REQUIREMENT: Retype, word for word, every line from the one holding "Municipality of the County of Richmond" through the one holding "Frontline Best Practice" in the entries below, both included, and only those lines.
(RECORD EXTRACTS begins)
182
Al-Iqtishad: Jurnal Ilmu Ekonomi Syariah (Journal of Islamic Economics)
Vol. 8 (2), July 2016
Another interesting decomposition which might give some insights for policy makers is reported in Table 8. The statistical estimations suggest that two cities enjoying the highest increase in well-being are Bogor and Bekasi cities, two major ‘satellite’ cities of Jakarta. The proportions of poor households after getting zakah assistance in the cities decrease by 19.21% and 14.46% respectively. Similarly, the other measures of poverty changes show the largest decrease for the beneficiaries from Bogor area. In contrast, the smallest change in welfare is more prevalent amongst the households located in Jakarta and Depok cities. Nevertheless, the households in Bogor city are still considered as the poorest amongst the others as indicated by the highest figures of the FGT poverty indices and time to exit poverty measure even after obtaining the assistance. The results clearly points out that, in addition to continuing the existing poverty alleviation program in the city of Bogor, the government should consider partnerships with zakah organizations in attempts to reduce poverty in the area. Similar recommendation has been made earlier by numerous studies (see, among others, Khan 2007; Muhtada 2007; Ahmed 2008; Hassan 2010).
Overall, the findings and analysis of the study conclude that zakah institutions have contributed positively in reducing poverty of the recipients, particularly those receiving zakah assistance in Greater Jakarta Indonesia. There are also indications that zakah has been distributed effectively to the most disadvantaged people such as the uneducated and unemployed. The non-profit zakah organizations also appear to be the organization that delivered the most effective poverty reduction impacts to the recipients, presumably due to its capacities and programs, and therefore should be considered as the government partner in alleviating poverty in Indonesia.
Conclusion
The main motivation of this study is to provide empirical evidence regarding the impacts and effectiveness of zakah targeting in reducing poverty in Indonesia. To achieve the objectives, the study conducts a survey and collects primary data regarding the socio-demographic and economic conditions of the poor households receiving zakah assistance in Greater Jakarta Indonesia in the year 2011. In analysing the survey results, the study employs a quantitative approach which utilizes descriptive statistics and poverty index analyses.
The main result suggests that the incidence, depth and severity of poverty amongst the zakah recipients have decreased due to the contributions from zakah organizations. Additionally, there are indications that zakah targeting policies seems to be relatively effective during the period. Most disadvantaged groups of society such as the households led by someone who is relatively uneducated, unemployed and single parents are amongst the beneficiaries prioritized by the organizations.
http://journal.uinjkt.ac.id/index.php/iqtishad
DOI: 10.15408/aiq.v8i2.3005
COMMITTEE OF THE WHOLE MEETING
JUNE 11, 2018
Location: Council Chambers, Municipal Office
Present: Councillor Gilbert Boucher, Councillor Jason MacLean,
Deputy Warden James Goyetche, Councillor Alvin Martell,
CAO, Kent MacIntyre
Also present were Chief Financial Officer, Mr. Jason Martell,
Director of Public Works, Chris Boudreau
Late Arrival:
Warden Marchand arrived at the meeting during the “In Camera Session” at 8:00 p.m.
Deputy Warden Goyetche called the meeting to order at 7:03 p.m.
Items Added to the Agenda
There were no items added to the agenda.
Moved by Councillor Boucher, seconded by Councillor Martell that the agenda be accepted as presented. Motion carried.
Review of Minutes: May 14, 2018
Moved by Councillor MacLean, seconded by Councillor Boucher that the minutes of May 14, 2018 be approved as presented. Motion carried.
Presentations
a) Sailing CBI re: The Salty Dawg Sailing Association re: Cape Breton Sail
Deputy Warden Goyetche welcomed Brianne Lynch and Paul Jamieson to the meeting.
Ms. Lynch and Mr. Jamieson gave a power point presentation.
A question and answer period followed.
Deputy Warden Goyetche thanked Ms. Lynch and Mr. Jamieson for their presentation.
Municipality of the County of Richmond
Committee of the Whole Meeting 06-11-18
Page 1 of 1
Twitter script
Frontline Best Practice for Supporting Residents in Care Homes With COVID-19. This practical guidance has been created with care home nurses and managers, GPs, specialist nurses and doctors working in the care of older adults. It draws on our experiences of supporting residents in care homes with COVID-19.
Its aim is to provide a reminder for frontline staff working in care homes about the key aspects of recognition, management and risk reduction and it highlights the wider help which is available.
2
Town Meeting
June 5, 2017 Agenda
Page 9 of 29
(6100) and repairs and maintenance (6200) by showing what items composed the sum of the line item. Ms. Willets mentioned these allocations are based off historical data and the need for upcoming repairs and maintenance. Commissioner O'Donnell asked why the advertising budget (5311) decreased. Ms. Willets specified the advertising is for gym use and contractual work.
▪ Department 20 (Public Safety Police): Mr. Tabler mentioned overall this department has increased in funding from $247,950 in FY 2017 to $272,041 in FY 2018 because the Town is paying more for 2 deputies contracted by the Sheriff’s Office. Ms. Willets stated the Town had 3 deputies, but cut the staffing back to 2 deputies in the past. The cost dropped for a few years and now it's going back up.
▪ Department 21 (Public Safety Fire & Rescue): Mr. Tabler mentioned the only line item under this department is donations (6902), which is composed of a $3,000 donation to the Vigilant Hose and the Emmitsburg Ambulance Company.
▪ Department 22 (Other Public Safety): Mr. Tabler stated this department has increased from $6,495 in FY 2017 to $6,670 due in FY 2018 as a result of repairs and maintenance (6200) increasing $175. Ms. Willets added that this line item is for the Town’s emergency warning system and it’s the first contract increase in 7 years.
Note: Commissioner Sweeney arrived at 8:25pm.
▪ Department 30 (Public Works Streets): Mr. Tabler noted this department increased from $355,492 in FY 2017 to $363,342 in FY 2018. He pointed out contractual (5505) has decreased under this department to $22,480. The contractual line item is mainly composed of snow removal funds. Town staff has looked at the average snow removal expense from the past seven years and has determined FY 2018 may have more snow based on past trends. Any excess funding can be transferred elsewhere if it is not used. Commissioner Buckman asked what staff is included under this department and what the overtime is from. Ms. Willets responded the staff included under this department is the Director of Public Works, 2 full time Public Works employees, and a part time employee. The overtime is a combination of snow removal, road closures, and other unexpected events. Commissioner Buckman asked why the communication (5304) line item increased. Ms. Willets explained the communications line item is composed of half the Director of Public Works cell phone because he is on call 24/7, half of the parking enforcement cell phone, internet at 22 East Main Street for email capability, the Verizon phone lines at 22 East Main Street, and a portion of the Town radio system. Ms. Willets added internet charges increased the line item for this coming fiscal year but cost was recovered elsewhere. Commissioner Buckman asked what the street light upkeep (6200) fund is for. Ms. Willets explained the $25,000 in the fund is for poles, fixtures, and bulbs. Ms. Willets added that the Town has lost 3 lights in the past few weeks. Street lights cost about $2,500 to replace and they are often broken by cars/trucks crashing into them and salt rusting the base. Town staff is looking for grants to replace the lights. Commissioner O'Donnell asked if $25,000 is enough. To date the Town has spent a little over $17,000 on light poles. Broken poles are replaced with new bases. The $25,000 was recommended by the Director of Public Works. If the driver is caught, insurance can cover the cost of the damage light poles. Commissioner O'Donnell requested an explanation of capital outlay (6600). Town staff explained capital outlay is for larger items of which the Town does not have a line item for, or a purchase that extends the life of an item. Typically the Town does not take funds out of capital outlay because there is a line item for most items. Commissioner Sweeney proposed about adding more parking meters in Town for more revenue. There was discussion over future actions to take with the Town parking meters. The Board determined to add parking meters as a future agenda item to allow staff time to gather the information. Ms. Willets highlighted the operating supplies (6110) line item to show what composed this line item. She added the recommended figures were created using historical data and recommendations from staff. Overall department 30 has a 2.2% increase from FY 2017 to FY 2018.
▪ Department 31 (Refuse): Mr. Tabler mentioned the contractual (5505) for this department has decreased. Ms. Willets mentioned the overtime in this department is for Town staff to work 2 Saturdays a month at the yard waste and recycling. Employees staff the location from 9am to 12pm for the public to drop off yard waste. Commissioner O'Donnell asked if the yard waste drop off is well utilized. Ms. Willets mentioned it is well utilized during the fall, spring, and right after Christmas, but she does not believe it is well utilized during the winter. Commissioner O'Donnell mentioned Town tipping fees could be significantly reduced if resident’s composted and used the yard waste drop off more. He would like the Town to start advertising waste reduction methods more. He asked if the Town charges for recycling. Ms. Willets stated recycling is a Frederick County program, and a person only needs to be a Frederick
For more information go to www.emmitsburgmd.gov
(RECORD EXTRACTS ends)
RESPONSE BOX:
Municipality of the County of Richmond
Committee of the Whole Meeting 06-11-18
Page 1 of 1
Twitter script
Frontline Best Practice for Supporting Residents in Care Homes With COVID-19. This practical guidance has been created with care home nurses and managers, GPs, specialist nurses and doctors working in the care of older adults. It draws on our experiences of supporting residents in care homes with COVID-19.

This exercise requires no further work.